Aujourd’hui en 2021, les victimes sont laissées pour mortes, les femmes comme les hommes sont abandonnés à leur sort. La loi les protège uniquement si elles portent plaintes et sans l’assurance que l’agresseur sera réellement punit par la loi. Le #metoo et #balancetonporc libèrent la parole des victimes, aujourd’hui celui de #metooinceste permet aux victimes de se libérer d’un poids. Le délai de prescription étant de 30 ans, les victimes ne peuvent pas non plus se battre pour la justice. Ces hashtags parlent du post-agressions, mais quand est il du pré-agression, de la prévention ? Qui a eu de la prévention contre les violences conjugales dans notre pays ? On ignore les agressions jusqu’à ce que les victimes n’en peuvent plus de vivre dans la peur, la culpabilité, l’angoisse.

En tant que témoin d’une agression, j’ai appelé la police, j’ai donné mon adresse je leur ai dit que j’avais peur, qu’ont ils fait ? Rien. La victime est entrée chez moi, a pris le téléphone très mécaniquement et dit à la Police de ne pas venir. L’agresseur a vu où j’habitais, il a sonné et toqué, il est venu. Il a ensuite envoyé la victime pour arrêter les démarches que j’avais enclenché. En plein partiel, j’étais en état de choc. J’ai 19 ans je suis en L1, j’ai cru que j’allai mourir, qu’elle allait mourir sous les coups de son compagnon. Je me suis calmée et je me suis dirigée vers le commissariat le plus proche de chez moi. Je suis allée expliquer ce qu’il s’est passé et ma peur. J’ai demandé mes droits, ses droits à elle, ce que je pouvais faire pour la protéger elle. La policière m’a dit que je ne pouvais rien faire, que seulement la victime pouvait porter plainte, qu’une main courante ne servirait à rien. Que je devais juste espérer ne pas être agressé. Dans quelle société vivons nous ? La France parle de Liberté, d’Egalité, de Fraternité. La fraternité, la sororité se voient alors interdit par la loi. Je veux protéger une femme, qui souffre, qui est jeune, qui est piégée et en danger mais je ne peux rien faire. Sororité, Fraternité n’ont alors plus aucun sens. J’ai peur, quand je rentre dans ma résidence, j’ai peur, quand je vais jeter la poubelle, j’ai peur quand je suis dans le couloir j’ai peur. Quand je regarde l’emplacement de l’agression je revois la scène. La nuit je fais des cauchemars, au moindre bruit je sursaute, j’ai 19 ans et j’ai peur. Je vis dans 16m2, j’ai des voisins dont un qui est un agresseur, je vis près de chez lui, il sait qui je suis.

Après le plan Covid pour lutter contre les violences conjugales, je suis les demandes de l’État, je préviens les forces de l’ordre du danger, je leur dis qu’une femme souffre, mais eux ne font rien. Croyez moi, j’espère qu’il ne viendra pas m’agresser, j’espère de tout mon coeur que cette femme trouvera la force et le courage de se libérer, de se protéger de ce monstre, mais elle devra le faire seule, isolée sans aide du gouvernement.

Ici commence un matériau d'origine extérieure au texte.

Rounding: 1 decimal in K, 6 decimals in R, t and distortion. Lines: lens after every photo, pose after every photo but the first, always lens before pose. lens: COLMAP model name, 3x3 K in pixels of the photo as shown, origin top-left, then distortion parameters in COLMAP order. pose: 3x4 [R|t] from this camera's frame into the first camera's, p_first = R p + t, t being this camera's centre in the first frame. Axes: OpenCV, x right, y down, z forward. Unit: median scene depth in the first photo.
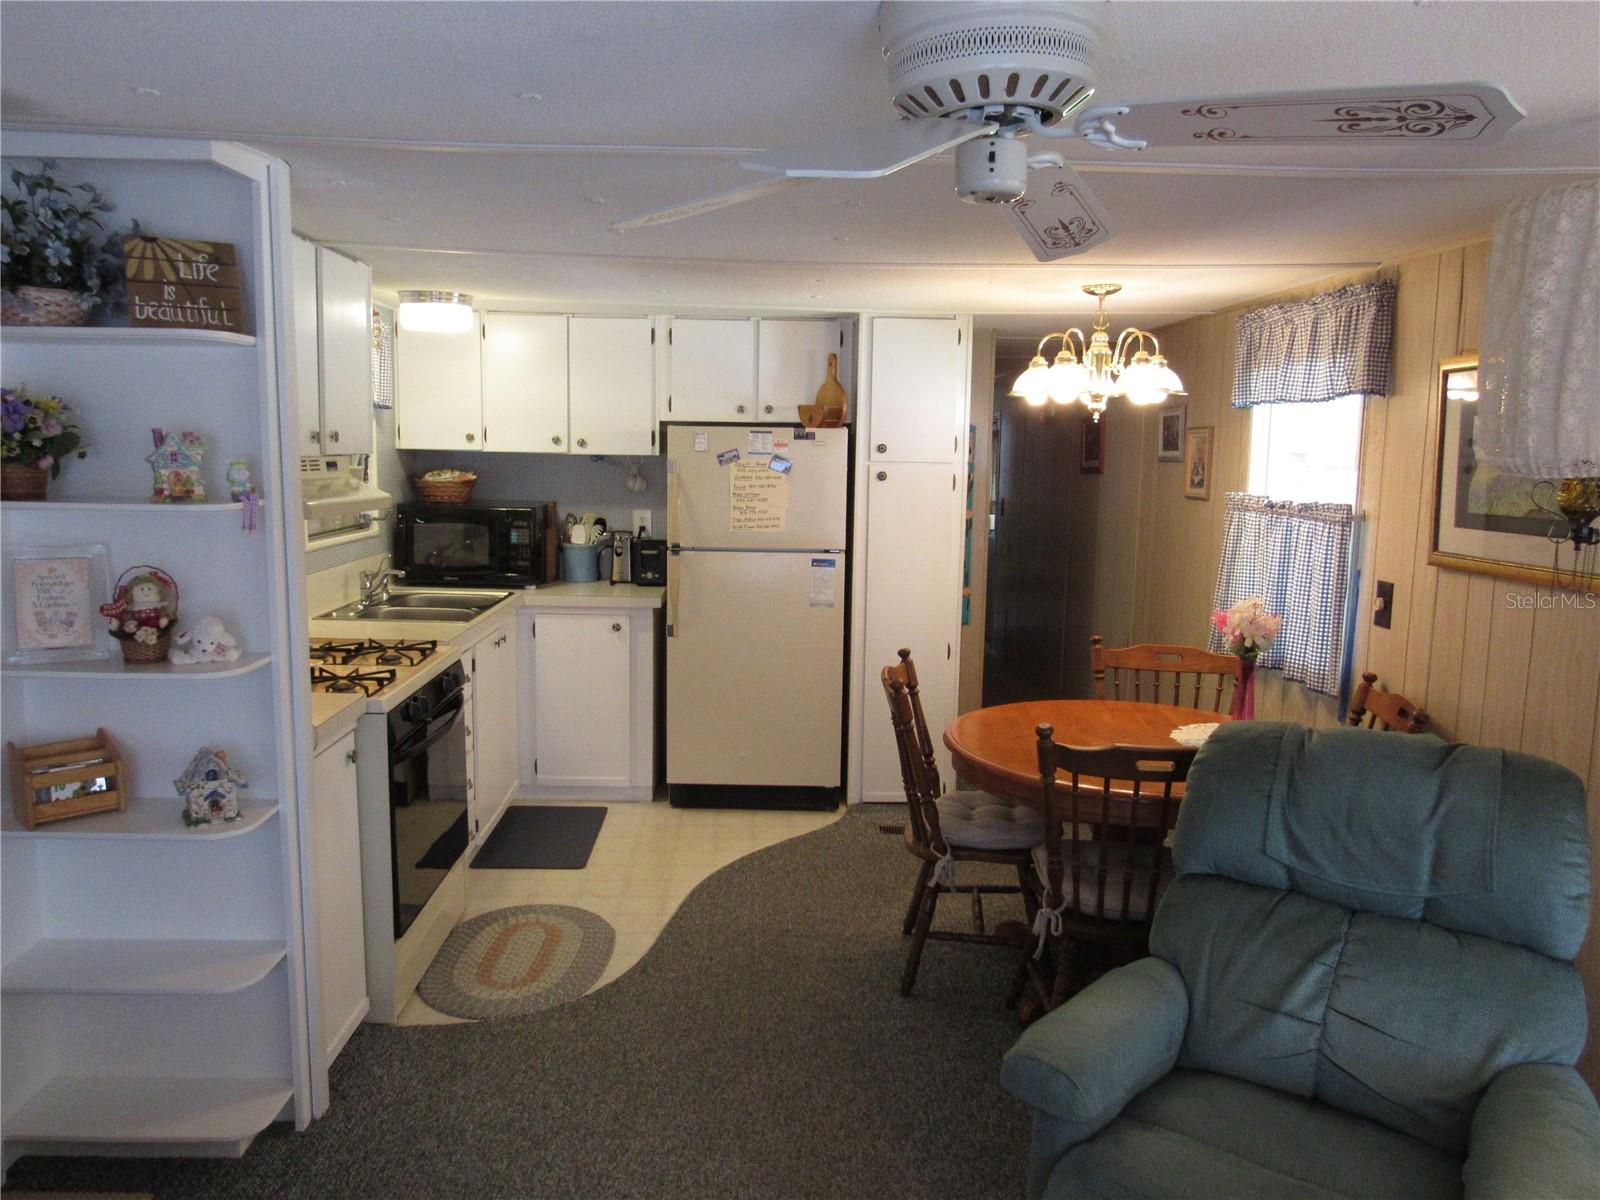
lens RADIAL K [[1148.8, 0, 794.0], [0, 1148.8, 599.6], [0, 0, 1]] dist [-0.028016, 0.010938]
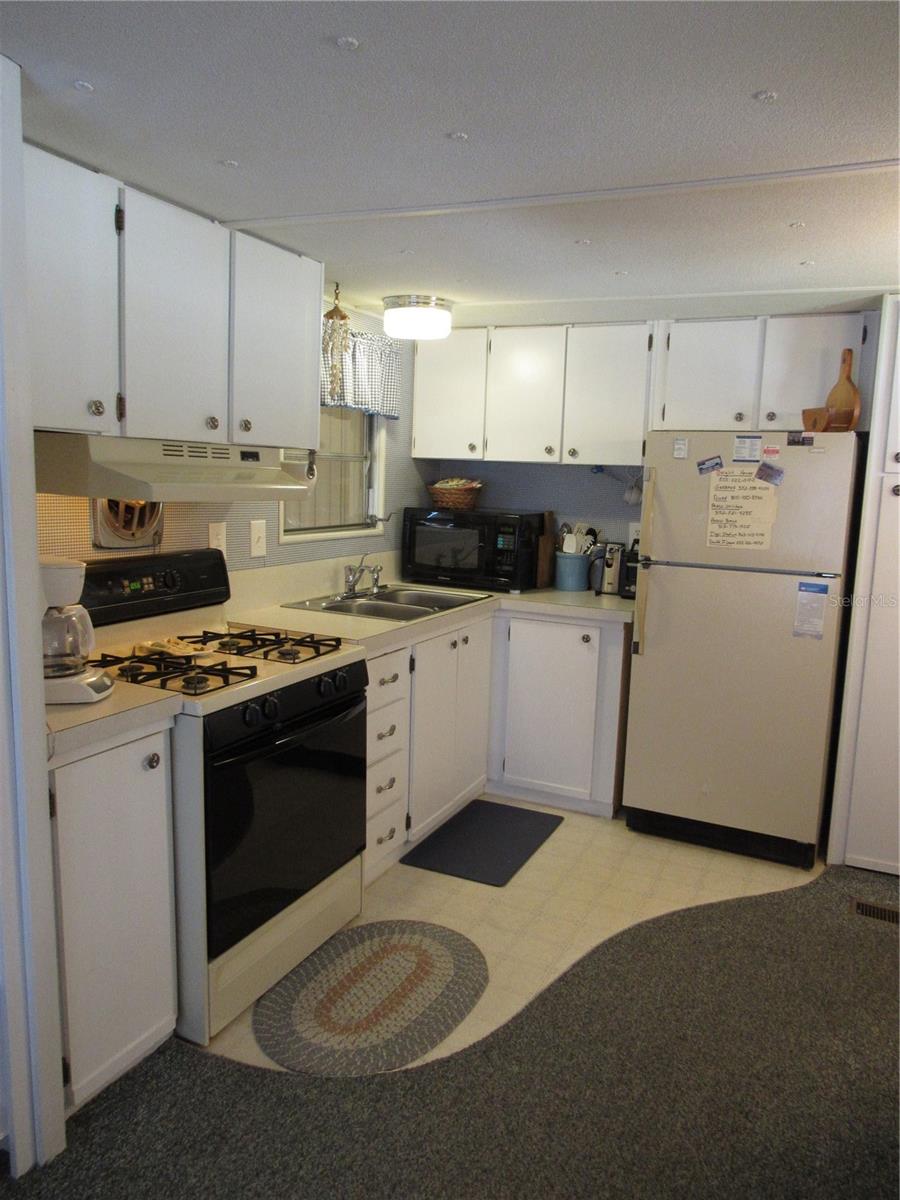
lens RADIAL K [[861.6, 0, 451.0], [0, 861.6, 601.4], [0, 0, 1]] dist [-0.028016, 0.010938]
pose [[0.889376, 0.076953, -0.450654, 0.074368], [-0.077216, 0.996855, 0.017834, -0.012153], [0.450609, 0.018937, 0.892520, 0.295550]]
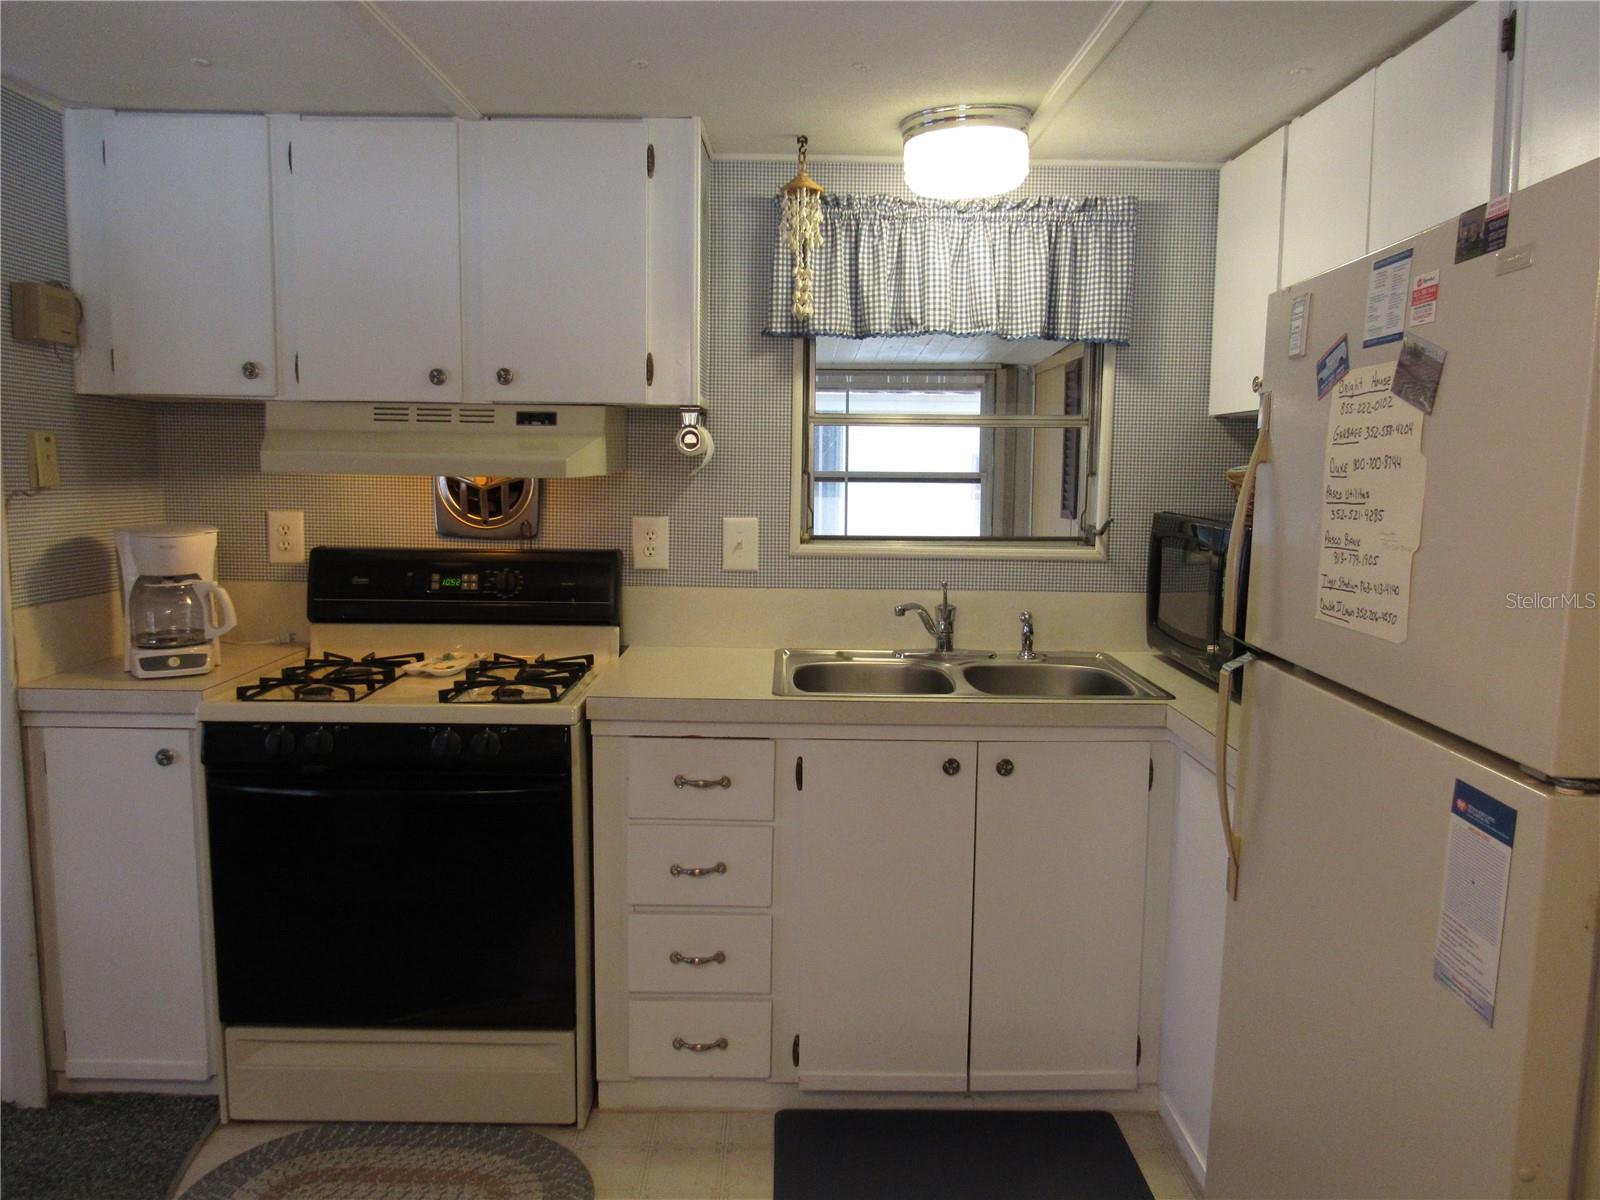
lens RADIAL K [[1148.8, 0, 795.1], [0, 1148.8, 604.7], [0, 0, 1]] dist [-0.028016, 0.010938]
pose [[-0.028266, 0.102445, -0.994337, 0.238283], [-0.147834, 0.983367, 0.105518, -0.073501], [0.988608, 0.149979, -0.012651, 0.861527]]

Il faut laisser les témoins porter plainte, il faut les laisser protéger les victimes, empêcher les morts de ces hommes et de ces femmes. Je voudrais que le gouvernement et la secrétaire d’État pour l’égalité homme femme, Marlène Shiappa changent la loi. Je voudrais que toutes les victimes de violences conjugales soient protégés. Je suis jeune mais j’ai vu. J’ai vue la mort, la mienne et la sienne. Il est intolérable pour moi de collaborer avec cet agresseur et de la laisser survivre seule. Il faut changer cette loi, le témoin est aussi, à moindre échelle une victime, je suis traumatisée par cette scène, je m’en souviendrai toute ma vie. J’ai 19 ans et je veux que toutes ces victimes peut importe leur sexe ou genre soient en sécurité. Juste en sécurité comme le gouvernement le promet. Il faut dénoncer. Il faut porter plainte pour aider ces victimes. Il faut agir, signez cette pétition.